LIKE cholesterol in the Seventies, serotonin has become the essential chemical (word) to drop in the Nineties. The word is key, not just in the live for ever and be happy too publishing industry, via the anti depressant, Prozac, but also in the tabloid rave vicar sex romp market, via Ecstasy. Both drugs, it turns out, work by messing about with the same brain chemical, serotonin.

Interest in the substance hardly seems surprising. Serotonin appears to be involved in the control of appetite, sleep, memory and learning, temperature, mood, behaviour, personality (there's a biggy), cardiovascular function, depression, muscle contraction, endocrine regulation, and dancing style. No great shock then that the market for serotoninrelated drugs in the 1990s is expected to top 10 billion dollars - and that is from chemist shops, rather than night club sales.

Serotonin was first isolated in 1948, from blood, which is why its name suggests that it was found in blood serum and affected the tone of blood vessels. At first, when most serotonin was found to be in the digestive tract, it received little media attention. Later, however, when American psychopharmacologists began to investigate the relationship between serotonin and the use of, the hallucinogenic drugs, the word's social standing soared.

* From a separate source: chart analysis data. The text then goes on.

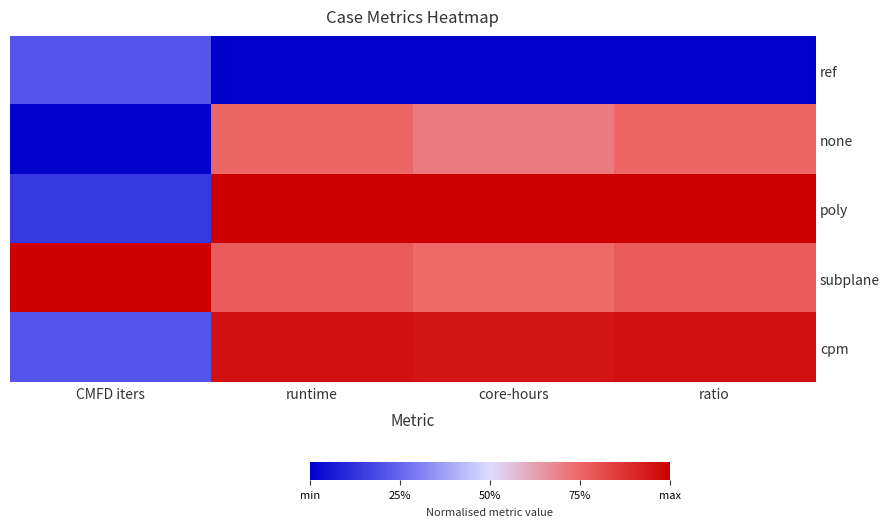

Reading left to right, transcribe all the data shown in this chart.

ref: CMFD iters=0.2	runtime=0.0	core-hours=0.0	ratio=0.0
none: CMFD iters=0.0	runtime=0.7	core-hours=0.7	ratio=0.7
poly: CMFD iters=0.1	runtime=1.0	core-hours=1.0	ratio=1.0
subplane: CMFD iters=1.0	runtime=0.8	core-hours=0.7	ratio=0.8
cpm: CMFD iters=0.2	runtime=1.0	core-hours=0.9	ratio=1.0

It was the arrival on the scene of another chemical fluoxetine, that brought serotonin into its current frantic vogue. Drug manufacturer Eli Lilly, began marketing its brand of the antidepressant chemical, Prozac in 1987, but it was not until several years later that it achieved its image as the mental health cure all. In his 1993 book, Listening to Prozac, Peter Kramer, used expressions like "cosmetic psycho pharmacology" and "better than well" to expound a theory about life that suggested, roughly, that you don't have to be broken to get fixed - pretty much the hypothesis behind Ecstasy use.

Those writing about Ecstasy in the media often feel obliged to drop a little science into the mix, and reach for the serotonin to this end. It is, of course, unnecessary to go into the vexed questions of the relationship between serotonin levels and an appreciation of the music of Sven Vath. Merely slipping the word into a report is enough, quickly fulfilling the scientific research requirement, allowing the writer to get back to the juicy bits.

As the vogue takes hold, simple unhappiness has been banished. When Stephen Fry went AWOL last spring, for example, the London Times was quick to brand the culprit, explaining that the comedian's problem was "biochemical and related to serotonin levels". It can only be a short time until the present messy range of expressions meaning unhappy is entirely replaced by a scrupulously accurate and all encompassing term that has appeared in the United States. You're not sad, you see, you're "seriously serotonin deprived". Here, take one of these.